In the entries below, find the line with "font-family: none ->" and the line with "color: #000000 ->", then retype both and everything between them exactly. Do not copy the pictures.

* **Given data**:
>>
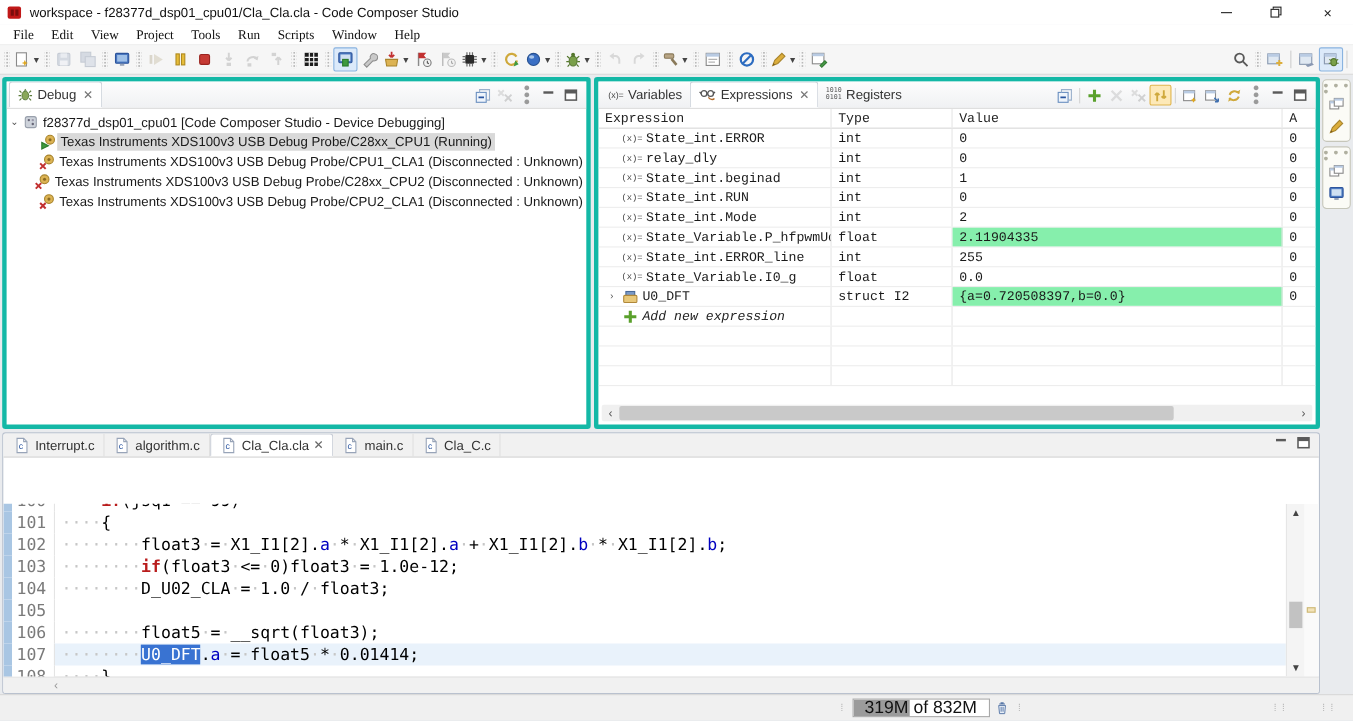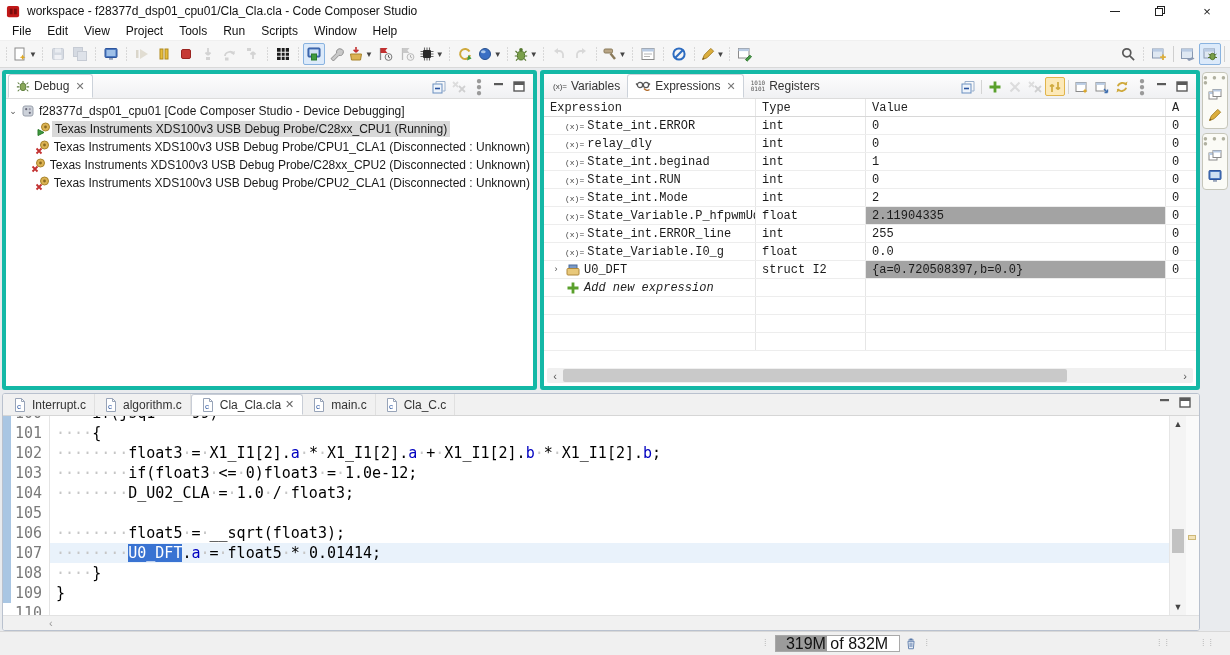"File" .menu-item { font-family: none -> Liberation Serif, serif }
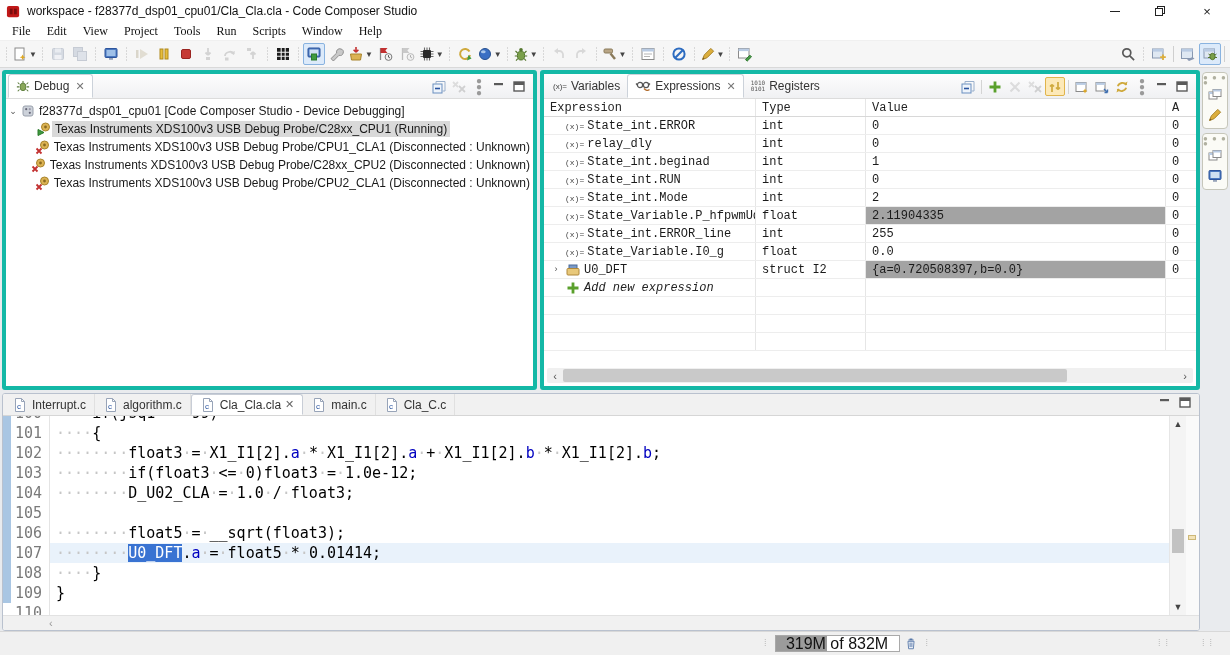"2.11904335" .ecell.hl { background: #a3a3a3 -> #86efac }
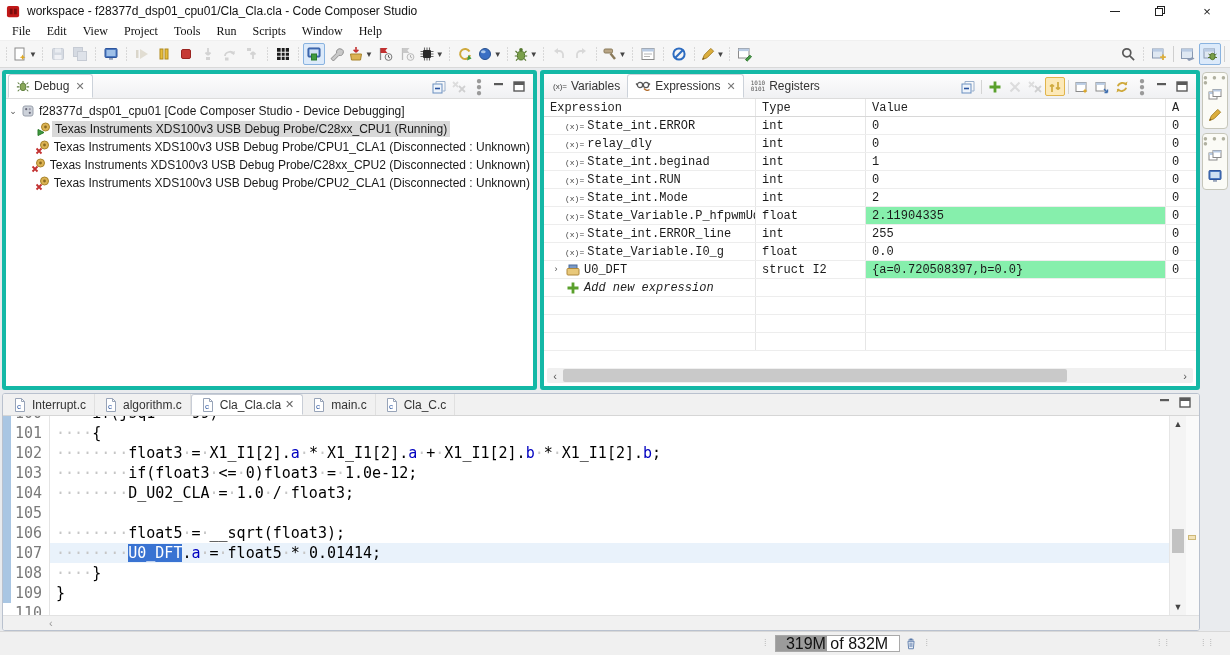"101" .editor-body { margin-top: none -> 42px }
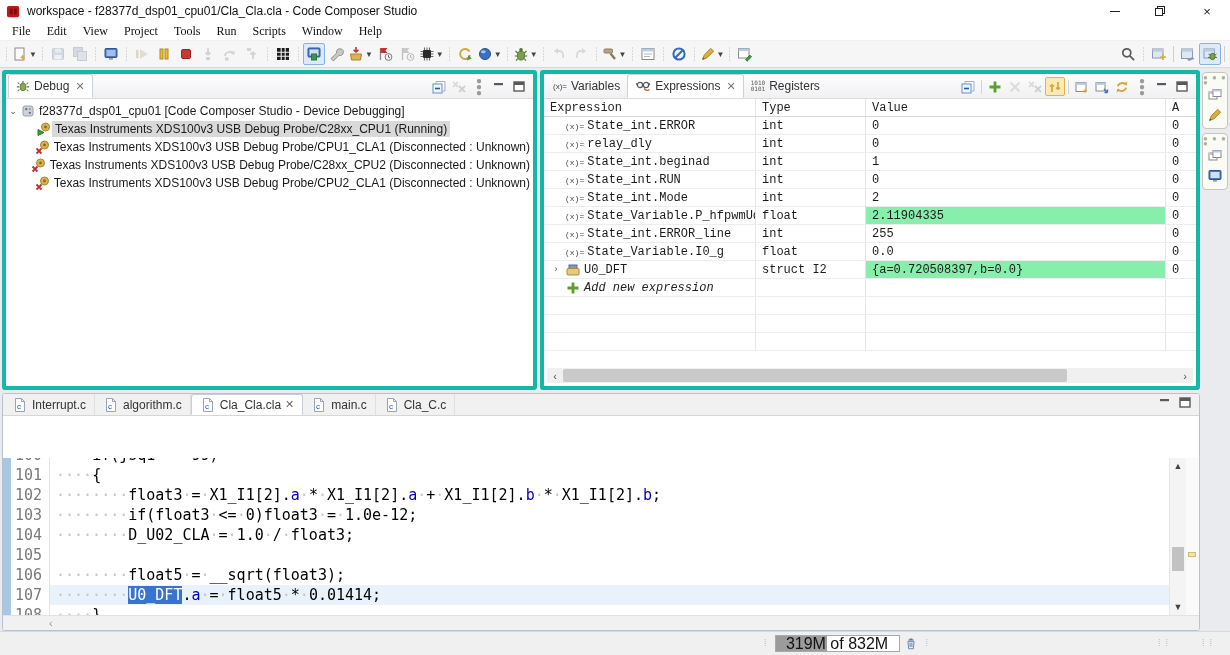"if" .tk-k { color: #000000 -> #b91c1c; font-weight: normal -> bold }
<<
>>
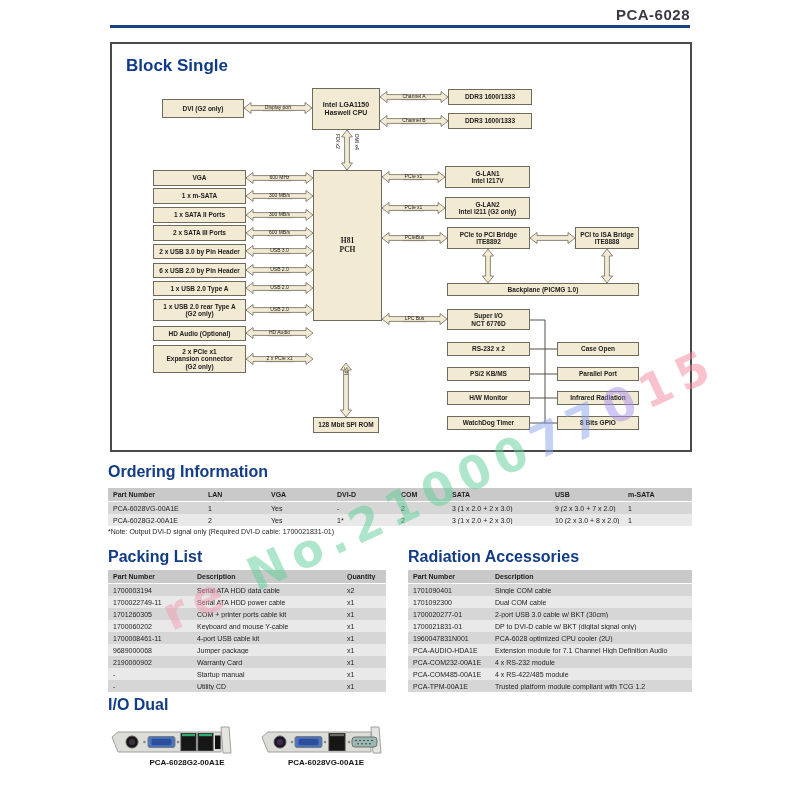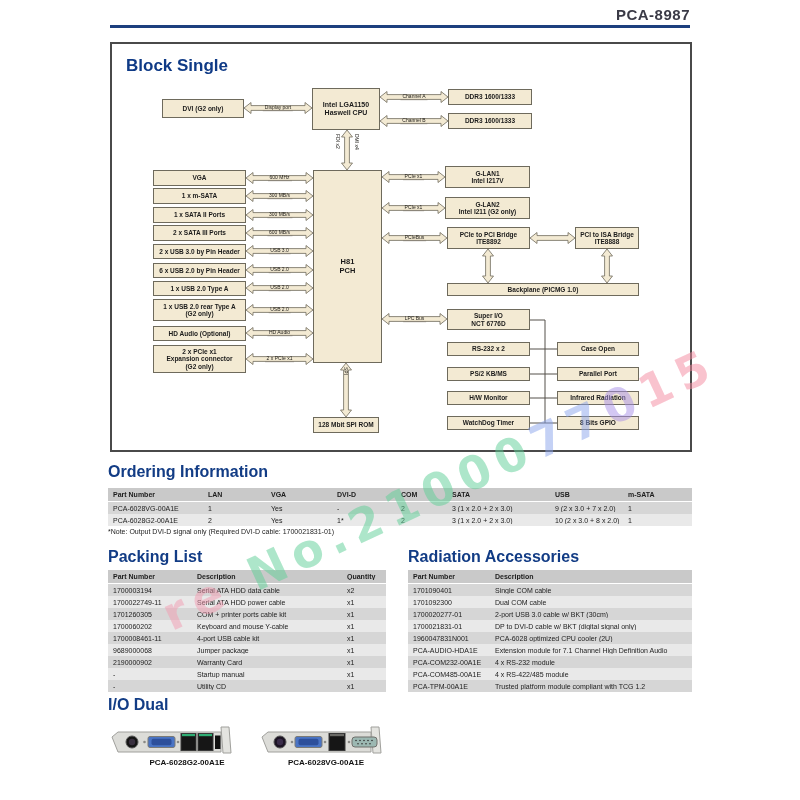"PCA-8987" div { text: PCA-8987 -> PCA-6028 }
<<
* **Response area**:
"File" .menu-item { font-family: none -> Liberation Serif, serif }
"2.11904335" .ecell.hl { background: #a3a3a3 -> #86efac }
"101" .editor-body { margin-top: none -> 42px }
"if" .tk-k { color: #000000 -> #b91c1c; font-weight: normal -> bold }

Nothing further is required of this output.